Some interesting bits and pieces at The Roses. Tomorrow (Sunday 31 October) at 19:30, it has Censor (2021), a new British horror set at the time of the video nasty scare of the 1980s. Anyway, if you are between 18-25, or prepared to say you are, I can probably get you in for nothing if you come at 18:00 and volunteer to join the Roses’s youth programming panel. I would do it. It’ll be interesting and worthwhile. Tell your children/grandchildren. I’ll be hanging around the foyer.

Otherwise, it’s £9.00 with the various concessions. As of today (Saturday), they seem to have sold 0 tickets, so don’t rush to book.

On Monday and Tuesday it has The Alpinist, an interesting but slightly bogus American documentary about a free climber (someone who clambers up terrifying mountains without ropes) and his domestic traumas. Not the best mountaineering film ever made, by a long way, but we are not exactly spoilt for choice this year.

On Tuesday and Thursday, there is a French romantic comedy-drama, Gagarine (2020), about a young North African boy trying to save a grim housing estate in Paris named after, and opened by, the cosmonaut Yuri Gagarin back in the days when French local government was run by the Communist Party (they don’t like to talk about that now). It’s charming, although possibly a slightly sugar-coated account of modern inner-city life. Directed by Fanny Liatard, who wins my Name of the Week Award, and based on an earlier short: she was up for the First Feature award at Cannes in 2020, but it was cancelled due to Covid. If you don’t fancy the trip to Tewkesbury and the Roses (lovely venue), you can wait until Cheltenham Film Society shows it at the Bacon Theatre, next April.

Are you sure you know how to use a spirit level, Jean-Claude?

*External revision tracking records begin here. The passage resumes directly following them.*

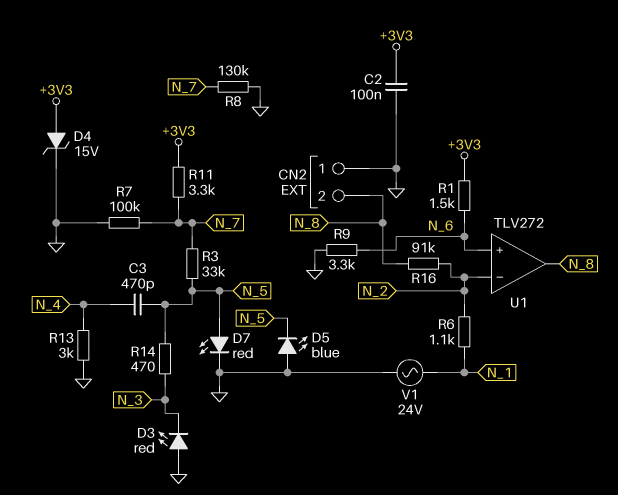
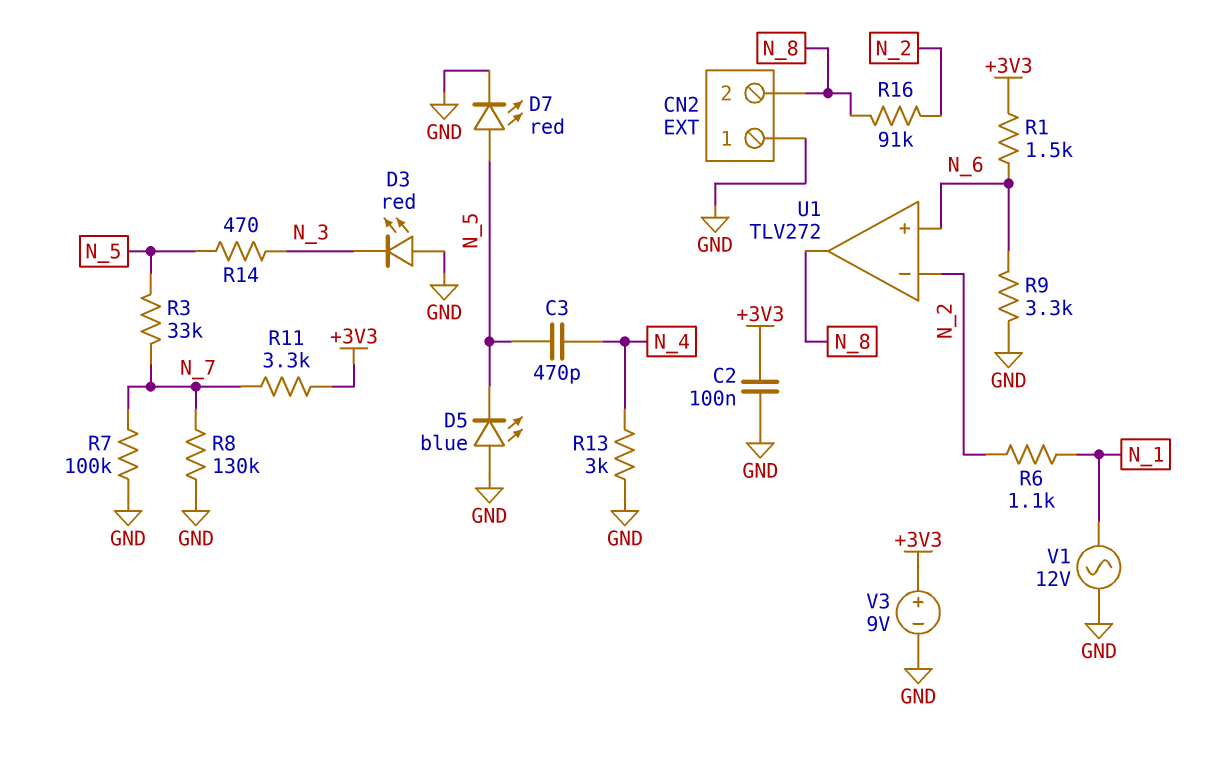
D4: zener 15V (A +3V3, K GND) -> none
V1: AC 24V (GND, N_1) -> AC 12V (GND, N_1)
V3: none -> 9V (plus +3V3, minus GND)

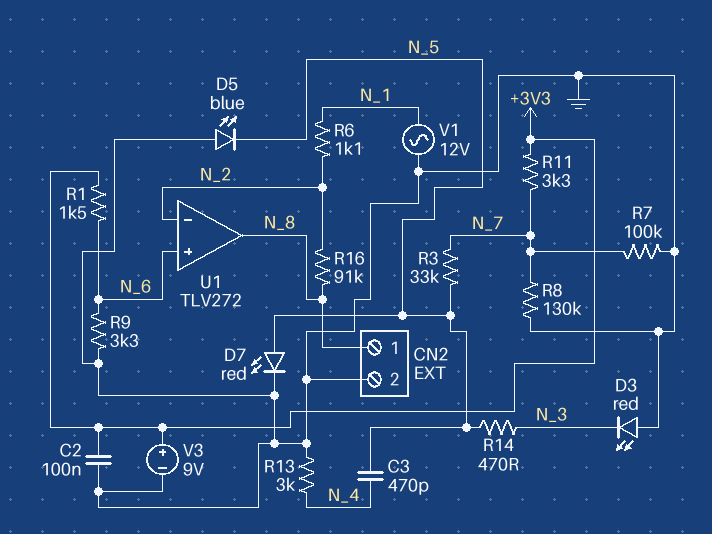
CN2 pin 1: GND -> N_8
CN2 pin 2: N_8 -> GND

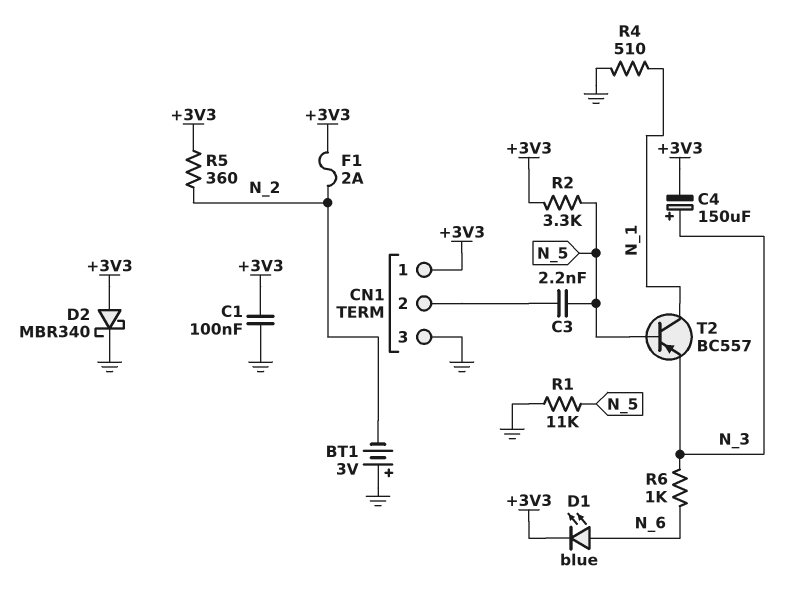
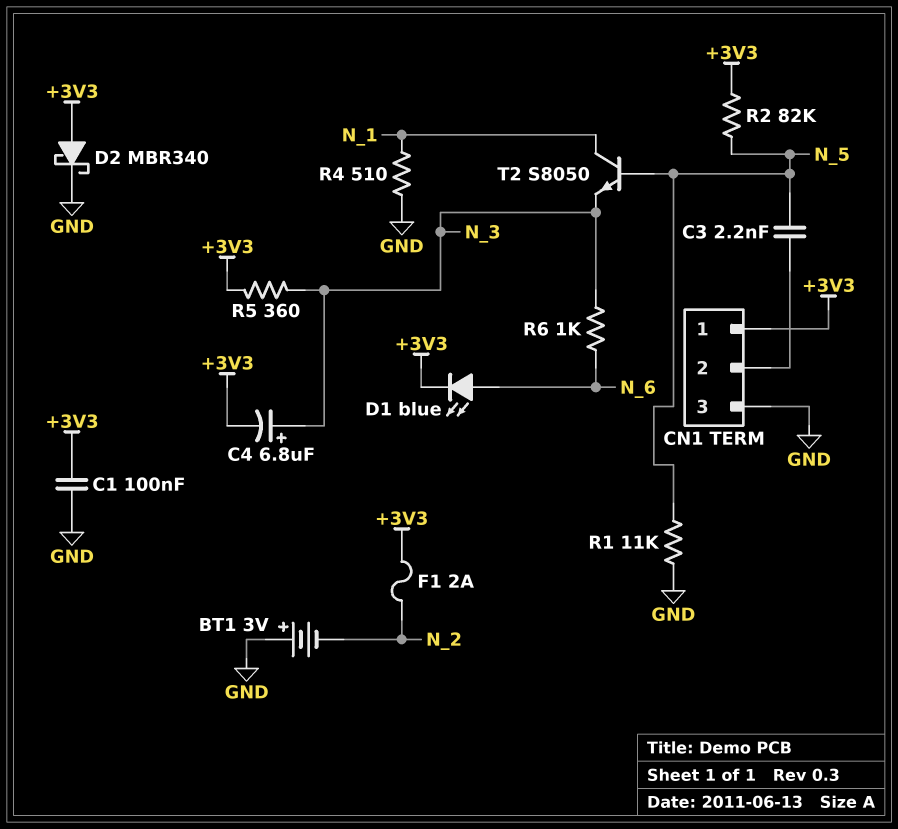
C4: 150uF (plus N_3, minus +3V3) -> 6.8uF (plus N_3, minus +3V3)
R2: 3.3k (+3V3, N_5) -> 82k (+3V3, N_5)
R5: 360 (+3V3, N_2) -> 360 (+3V3, N_3)
T2: PNP BC557 (B N_5, C N_1, E N_3) -> NPN S8050 (B N_5, C N_1, E N_3)

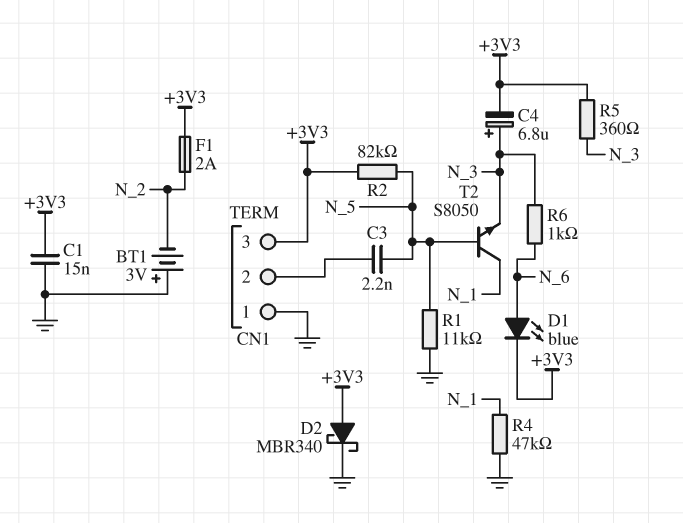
C1: 100nF (+3V3, GND) -> 15nF (+3V3, GND)
CN1 pin 1: +3V3 -> GND
CN1 pin 3: GND -> +3V3
R4: 510 (GND, N_1) -> 47k (GND, N_1)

Cité Gagarine, meanwhile, is no more.

It’s not a film, but I couldn’t help noticing that on Thursday, 4 November, The Roses has a live talk by John Lydon, the former Johnny Rotten, billed as I Could Be Wrong; I Could Be Right. What he won’t be is poor. Tickets range from £30 to £75, this for a VIP package which includes ‘Meet & Greet’, a lanyard and a ‘limited edition art print’ by the wizened former punk-rocker, described as ‘a legend and an icon, a revolutionary and an immortal’.

I can remember when he wanted to destroy passers-by. Now he wants to mug them.